* [TASK INPUTS]:
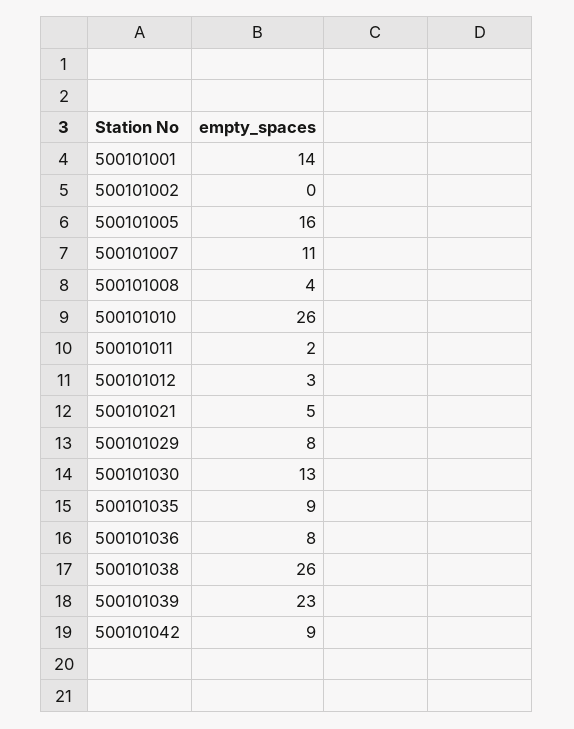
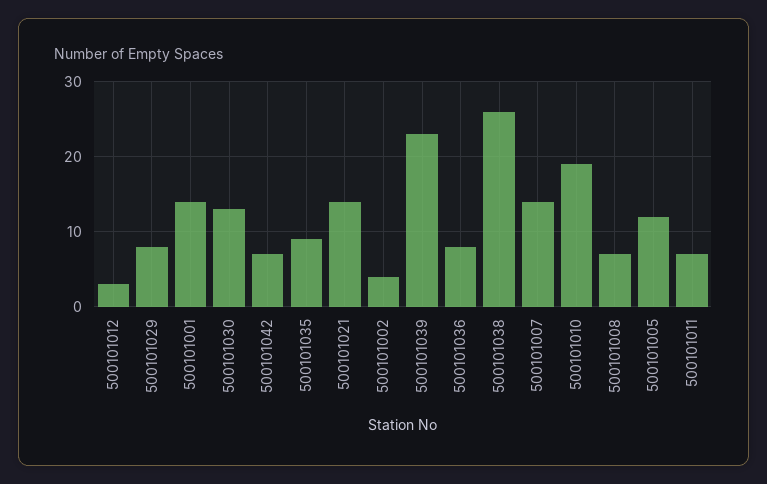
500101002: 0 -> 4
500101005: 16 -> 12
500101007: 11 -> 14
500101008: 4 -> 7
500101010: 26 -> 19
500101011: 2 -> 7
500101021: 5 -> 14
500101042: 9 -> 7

* [DIRECTIONS]:
Output exactly the lines between the one containing "500101005: 16 -> 12" and the final line above, both inclusive.

* [YOUR SOLUTION]:
500101005: 16 -> 12
500101007: 11 -> 14
500101008: 4 -> 7
500101010: 26 -> 19
500101011: 2 -> 7
500101021: 5 -> 14
500101042: 9 -> 7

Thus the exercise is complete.